-- GIVEN ENTRIES follows --

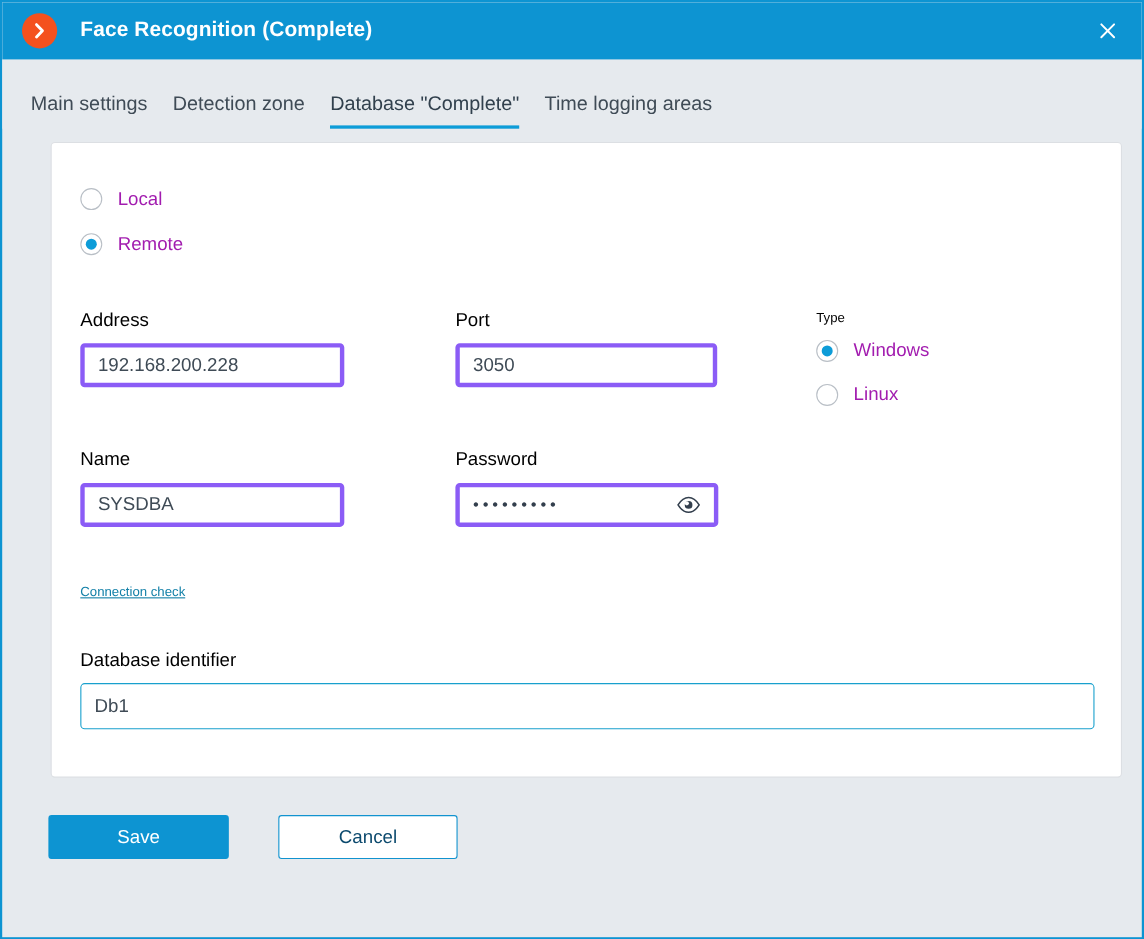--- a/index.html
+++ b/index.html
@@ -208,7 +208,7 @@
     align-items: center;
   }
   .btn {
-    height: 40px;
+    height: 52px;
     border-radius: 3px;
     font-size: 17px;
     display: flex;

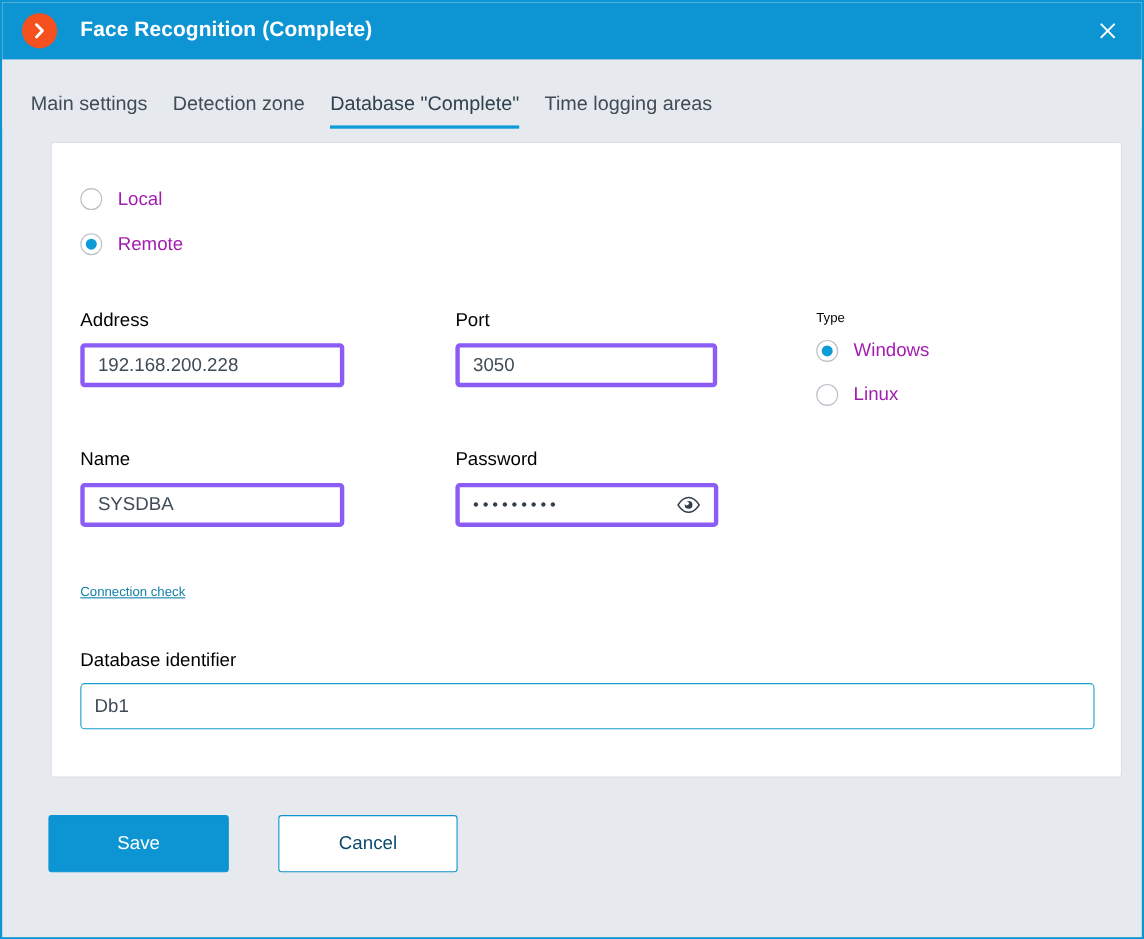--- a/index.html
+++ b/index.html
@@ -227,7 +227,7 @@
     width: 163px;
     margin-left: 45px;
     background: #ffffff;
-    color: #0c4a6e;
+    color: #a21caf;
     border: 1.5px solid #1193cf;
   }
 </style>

-- GIVEN ENTRIES concluded --

TASK TO CARRY OUT.
What is wanted is a verbatim transcription of every record above, pictures excluded.

REPLY TO THE TASK.
--- a/index.html
+++ b/index.html
@@ -208,7 +208,7 @@
     align-items: center;
   }
   .btn {
-    height: 40px;
+    height: 52px;
     border-radius: 3px;
     font-size: 17px;
     display: flex;

--- a/index.html
+++ b/index.html
@@ -227,7 +227,7 @@
     width: 163px;
     margin-left: 45px;
     background: #ffffff;
-    color: #0c4a6e;
+    color: #a21caf;
     border: 1.5px solid #1193cf;
   }
 </style>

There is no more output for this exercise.